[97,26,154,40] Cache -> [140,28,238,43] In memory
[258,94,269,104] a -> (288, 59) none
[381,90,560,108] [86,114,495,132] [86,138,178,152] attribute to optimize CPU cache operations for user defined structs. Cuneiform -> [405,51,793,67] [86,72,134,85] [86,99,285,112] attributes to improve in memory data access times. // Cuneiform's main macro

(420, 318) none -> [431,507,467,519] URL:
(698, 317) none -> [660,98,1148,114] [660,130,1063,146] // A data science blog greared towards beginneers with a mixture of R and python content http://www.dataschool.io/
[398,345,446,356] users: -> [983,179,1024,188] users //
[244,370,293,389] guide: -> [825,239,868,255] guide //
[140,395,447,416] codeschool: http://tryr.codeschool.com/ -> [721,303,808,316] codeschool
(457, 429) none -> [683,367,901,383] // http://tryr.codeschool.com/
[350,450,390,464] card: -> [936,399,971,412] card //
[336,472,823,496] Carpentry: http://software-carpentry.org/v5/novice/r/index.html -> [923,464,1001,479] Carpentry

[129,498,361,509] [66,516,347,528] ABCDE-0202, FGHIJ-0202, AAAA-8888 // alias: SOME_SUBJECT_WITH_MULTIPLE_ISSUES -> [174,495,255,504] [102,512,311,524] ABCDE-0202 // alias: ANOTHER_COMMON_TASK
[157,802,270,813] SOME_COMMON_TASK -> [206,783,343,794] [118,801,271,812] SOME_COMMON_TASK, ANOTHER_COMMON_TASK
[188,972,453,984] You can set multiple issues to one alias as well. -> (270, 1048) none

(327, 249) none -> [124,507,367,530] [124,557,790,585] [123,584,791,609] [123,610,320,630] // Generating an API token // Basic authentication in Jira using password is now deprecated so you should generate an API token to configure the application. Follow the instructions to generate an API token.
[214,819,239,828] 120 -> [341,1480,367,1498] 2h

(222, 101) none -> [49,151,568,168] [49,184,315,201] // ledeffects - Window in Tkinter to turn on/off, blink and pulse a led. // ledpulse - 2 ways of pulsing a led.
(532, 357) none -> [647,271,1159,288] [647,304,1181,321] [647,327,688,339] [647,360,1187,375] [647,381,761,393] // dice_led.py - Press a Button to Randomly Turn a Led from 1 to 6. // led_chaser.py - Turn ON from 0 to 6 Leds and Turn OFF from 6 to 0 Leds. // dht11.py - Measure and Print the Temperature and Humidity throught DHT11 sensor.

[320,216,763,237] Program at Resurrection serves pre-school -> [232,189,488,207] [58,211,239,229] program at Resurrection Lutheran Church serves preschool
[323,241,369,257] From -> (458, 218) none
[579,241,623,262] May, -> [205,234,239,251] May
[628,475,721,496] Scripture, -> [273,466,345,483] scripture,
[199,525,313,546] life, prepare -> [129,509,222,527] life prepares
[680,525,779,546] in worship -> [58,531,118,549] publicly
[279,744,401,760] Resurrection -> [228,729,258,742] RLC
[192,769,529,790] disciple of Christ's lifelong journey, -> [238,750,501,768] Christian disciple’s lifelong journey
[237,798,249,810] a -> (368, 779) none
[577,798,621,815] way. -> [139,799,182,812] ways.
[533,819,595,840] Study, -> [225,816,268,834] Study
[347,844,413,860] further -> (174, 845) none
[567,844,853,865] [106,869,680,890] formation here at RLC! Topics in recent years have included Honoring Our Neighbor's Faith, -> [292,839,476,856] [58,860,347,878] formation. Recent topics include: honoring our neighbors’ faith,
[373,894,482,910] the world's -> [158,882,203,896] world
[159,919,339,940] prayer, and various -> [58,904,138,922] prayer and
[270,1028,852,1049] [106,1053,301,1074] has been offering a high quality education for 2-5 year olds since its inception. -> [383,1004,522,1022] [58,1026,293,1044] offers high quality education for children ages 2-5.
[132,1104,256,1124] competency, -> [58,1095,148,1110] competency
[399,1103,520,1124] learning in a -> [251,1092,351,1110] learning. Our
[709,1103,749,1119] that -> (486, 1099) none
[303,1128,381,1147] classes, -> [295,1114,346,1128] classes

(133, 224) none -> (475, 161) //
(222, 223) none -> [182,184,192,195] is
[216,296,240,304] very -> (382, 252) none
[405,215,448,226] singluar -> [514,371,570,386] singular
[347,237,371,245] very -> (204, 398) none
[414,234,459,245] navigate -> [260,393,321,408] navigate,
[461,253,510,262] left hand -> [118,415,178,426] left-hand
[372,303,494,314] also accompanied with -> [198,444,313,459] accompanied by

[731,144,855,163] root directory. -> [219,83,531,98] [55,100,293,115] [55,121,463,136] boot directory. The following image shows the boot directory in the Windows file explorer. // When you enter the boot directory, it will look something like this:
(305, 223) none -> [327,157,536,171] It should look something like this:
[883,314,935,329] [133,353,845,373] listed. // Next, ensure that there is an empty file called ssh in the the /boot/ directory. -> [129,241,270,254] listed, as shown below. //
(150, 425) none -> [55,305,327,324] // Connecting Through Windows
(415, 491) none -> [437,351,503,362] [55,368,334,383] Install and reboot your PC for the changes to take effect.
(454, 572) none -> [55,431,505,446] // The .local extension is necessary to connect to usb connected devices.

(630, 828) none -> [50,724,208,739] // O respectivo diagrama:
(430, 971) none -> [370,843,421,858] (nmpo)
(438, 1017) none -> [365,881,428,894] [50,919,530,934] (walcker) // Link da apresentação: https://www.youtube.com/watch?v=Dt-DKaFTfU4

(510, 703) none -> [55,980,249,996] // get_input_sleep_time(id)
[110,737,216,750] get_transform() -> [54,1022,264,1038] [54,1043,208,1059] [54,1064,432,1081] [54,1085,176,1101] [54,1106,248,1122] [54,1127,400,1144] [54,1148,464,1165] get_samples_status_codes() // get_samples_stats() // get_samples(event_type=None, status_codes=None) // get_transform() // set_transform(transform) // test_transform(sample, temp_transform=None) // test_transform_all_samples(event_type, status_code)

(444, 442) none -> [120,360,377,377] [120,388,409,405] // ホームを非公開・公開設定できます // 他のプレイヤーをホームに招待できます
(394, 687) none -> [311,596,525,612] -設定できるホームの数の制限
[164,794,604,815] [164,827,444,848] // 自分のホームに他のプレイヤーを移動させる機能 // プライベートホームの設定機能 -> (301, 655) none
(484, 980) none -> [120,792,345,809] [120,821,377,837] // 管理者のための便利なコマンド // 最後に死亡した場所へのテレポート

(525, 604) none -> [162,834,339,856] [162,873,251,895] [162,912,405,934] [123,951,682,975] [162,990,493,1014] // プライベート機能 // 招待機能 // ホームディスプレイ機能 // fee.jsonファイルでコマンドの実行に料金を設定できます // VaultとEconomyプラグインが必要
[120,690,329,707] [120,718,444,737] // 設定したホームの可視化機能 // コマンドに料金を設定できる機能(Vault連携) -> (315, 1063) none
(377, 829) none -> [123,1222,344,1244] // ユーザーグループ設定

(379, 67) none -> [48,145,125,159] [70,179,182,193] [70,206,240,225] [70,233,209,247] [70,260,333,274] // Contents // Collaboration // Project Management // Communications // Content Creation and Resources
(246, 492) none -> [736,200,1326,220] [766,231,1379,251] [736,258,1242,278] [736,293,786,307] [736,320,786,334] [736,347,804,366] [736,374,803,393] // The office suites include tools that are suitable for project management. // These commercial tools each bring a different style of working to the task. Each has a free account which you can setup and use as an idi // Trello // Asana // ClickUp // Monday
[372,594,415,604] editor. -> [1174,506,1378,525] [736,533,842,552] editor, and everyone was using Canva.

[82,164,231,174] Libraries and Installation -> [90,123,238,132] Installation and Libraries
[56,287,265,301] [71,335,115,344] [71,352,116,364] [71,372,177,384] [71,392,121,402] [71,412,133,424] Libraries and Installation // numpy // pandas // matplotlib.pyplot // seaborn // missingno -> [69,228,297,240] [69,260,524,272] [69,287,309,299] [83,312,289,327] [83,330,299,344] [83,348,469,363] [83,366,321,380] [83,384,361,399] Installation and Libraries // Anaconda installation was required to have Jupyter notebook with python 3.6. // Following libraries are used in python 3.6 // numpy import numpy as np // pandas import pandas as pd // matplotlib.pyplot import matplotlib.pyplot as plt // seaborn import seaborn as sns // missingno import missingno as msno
====
--- Job ---
In the listing above, find the line with "[244,370,293,389] guide: ->" and the line with "[188,972,453,984] You can", then reproduce both and every line between them exactly.

--- Response area ---
[244,370,293,389] guide: -> [825,239,868,255] guide //
[140,395,447,416] codeschool: http://tryr.codeschool.com/ -> [721,303,808,316] codeschool
(457, 429) none -> [683,367,901,383] // http://tryr.codeschool.com/
[350,450,390,464] card: -> [936,399,971,412] card //
[336,472,823,496] Carpentry: http://software-carpentry.org/v5/novice/r/index.html -> [923,464,1001,479] Carpentry

[129,498,361,509] [66,516,347,528] ABCDE-0202, FGHIJ-0202, AAAA-8888 // alias: SOME_SUBJECT_WITH_MULTIPLE_ISSUES -> [174,495,255,504] [102,512,311,524] ABCDE-0202 // alias: ANOTHER_COMMON_TASK
[157,802,270,813] SOME_COMMON_TASK -> [206,783,343,794] [118,801,271,812] SOME_COMMON_TASK, ANOTHER_COMMON_TASK
[188,972,453,984] You can set multiple issues to one alias as well. -> (270, 1048) none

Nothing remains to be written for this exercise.